The present set of enameled belt fittings reflects the Qing emperors' avid fascination with foreign curiosities. It is known, however, that enameled clocks, watches, plaques with devotional scenes and the like were brought to Peking by the Jesuits, with the aim of attracting the curiosity of the Court, as early as 1687, when Jean de Fontaney (1673-1710), a French Jesuit in China, wrote a letter to his superiors requesting enameled objects as gifts. These gifts were usually presented to the emperor on the arrival of new missionaries at court and on the occasion of the Emperor's birthday or anniversary.
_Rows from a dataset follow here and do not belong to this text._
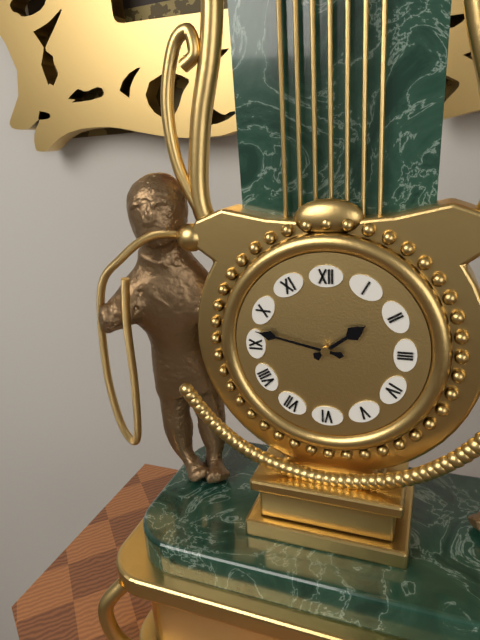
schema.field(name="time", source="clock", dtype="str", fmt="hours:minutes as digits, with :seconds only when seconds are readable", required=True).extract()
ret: 1:47
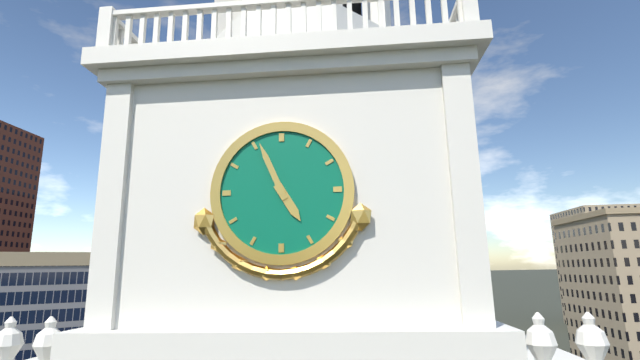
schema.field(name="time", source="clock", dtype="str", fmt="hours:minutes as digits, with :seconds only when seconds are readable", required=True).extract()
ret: 4:56
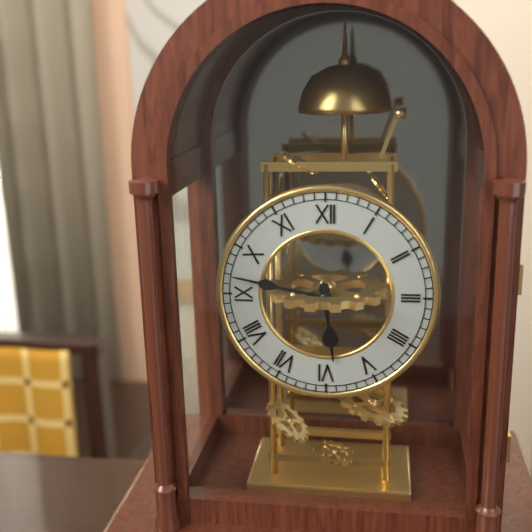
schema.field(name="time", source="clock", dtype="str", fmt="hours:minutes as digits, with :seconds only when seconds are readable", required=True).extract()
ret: 5:47
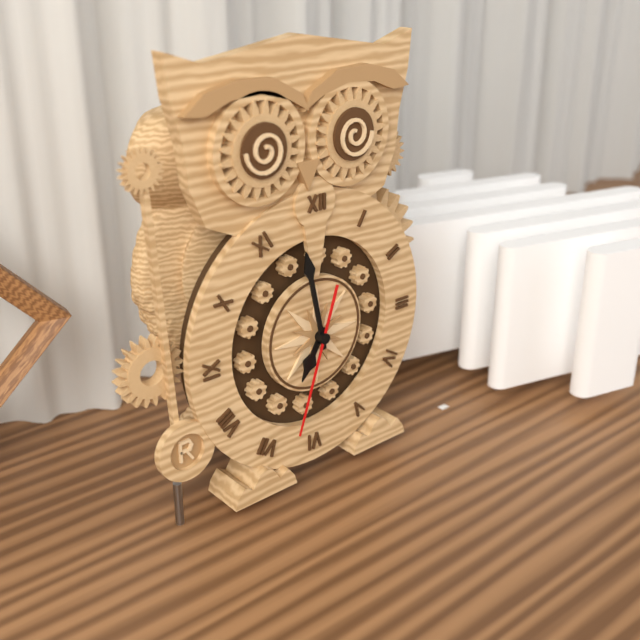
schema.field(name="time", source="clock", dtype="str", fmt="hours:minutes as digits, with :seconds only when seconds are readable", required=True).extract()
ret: 6:58:33
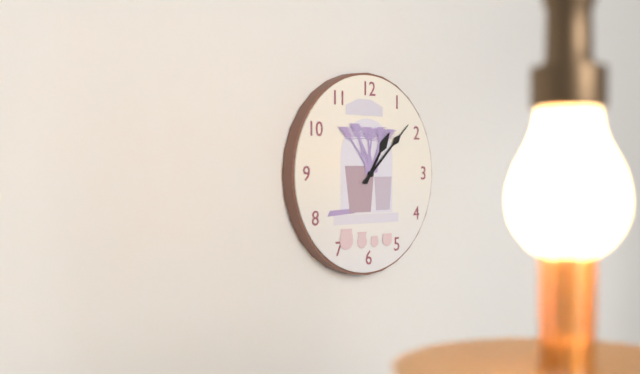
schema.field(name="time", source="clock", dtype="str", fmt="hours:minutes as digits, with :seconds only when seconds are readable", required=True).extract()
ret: 1:08
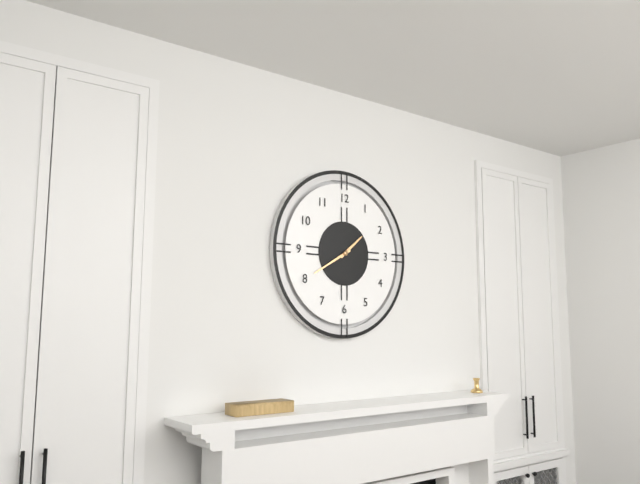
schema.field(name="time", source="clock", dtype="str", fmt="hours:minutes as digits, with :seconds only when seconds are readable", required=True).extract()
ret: 1:40
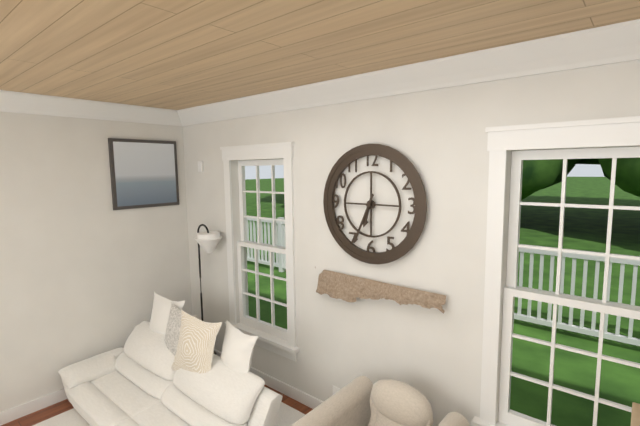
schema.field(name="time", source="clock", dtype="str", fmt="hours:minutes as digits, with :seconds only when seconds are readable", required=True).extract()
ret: 6:34
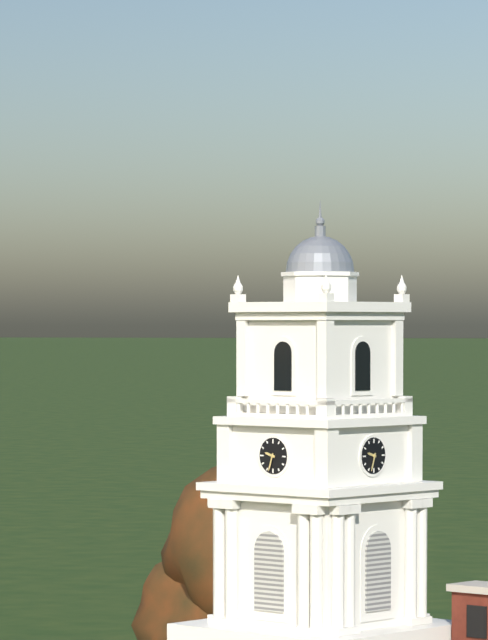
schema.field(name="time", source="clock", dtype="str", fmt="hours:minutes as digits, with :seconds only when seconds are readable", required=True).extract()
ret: 9:33
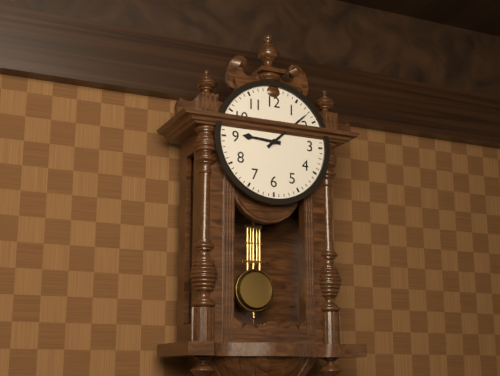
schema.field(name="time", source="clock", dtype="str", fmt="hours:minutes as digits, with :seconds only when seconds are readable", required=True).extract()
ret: 9:08
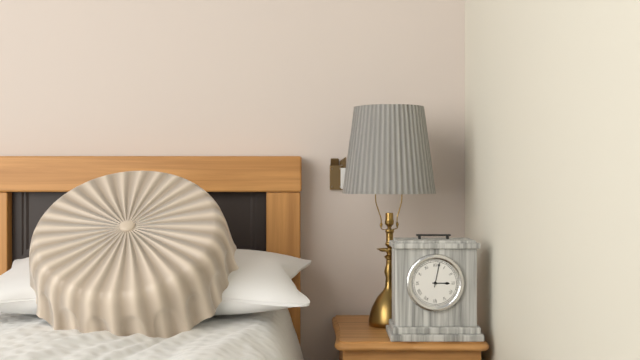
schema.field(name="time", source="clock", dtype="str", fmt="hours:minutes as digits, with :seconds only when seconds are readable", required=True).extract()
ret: 3:02
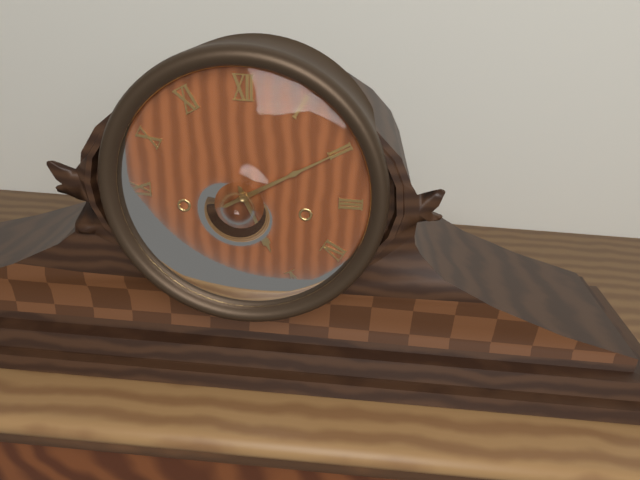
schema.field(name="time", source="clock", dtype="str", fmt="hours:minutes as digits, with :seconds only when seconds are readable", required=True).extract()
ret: 5:10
The present set of fittings is accompanied by a box with an inscription which states that the fittings were for use by the Qianlong Emperor, and a letter which states that they were reputedly given to Qianlong to commemorate his 60th anniversary, circa 1795, and subsequently sold to benefit flood victims in Beijing in 1931.
Compare the style of enameling to a Swiss snuff box dated circa 1792-1801 illustrated in Enamels of the World, 1700-2000: The Khalili Collections, London/Connecticut, 2009, pl. 220, p. 313; and another with an almost identical split-pearl design dated 1795, p. 316, pl. 226. While the enameling and style of decoration may be Swiss, the fittings were made to suit the Chinese market, and function as belt plaques used to decorate a chao dai (court belt). See, for example, the painting on silk of an emperor's chao dai, illustrated by G. Dickinson and L. Wrigglesworth in Imperial Wardrobe, London, 1990, pl. 138, p. 156, where various items such as perfume sachets, purses, and knives can be seen hanging from the oval loop of the belt plaques. See, also, belt plaques with the same construction in the Qing Court collection illustrated in The Complete Collection of Treasures of the Palace Museum - 51 - Costumes and Accesories of the Qing Court, Hong Kong, 2005, pp. 263-4, pl. 167.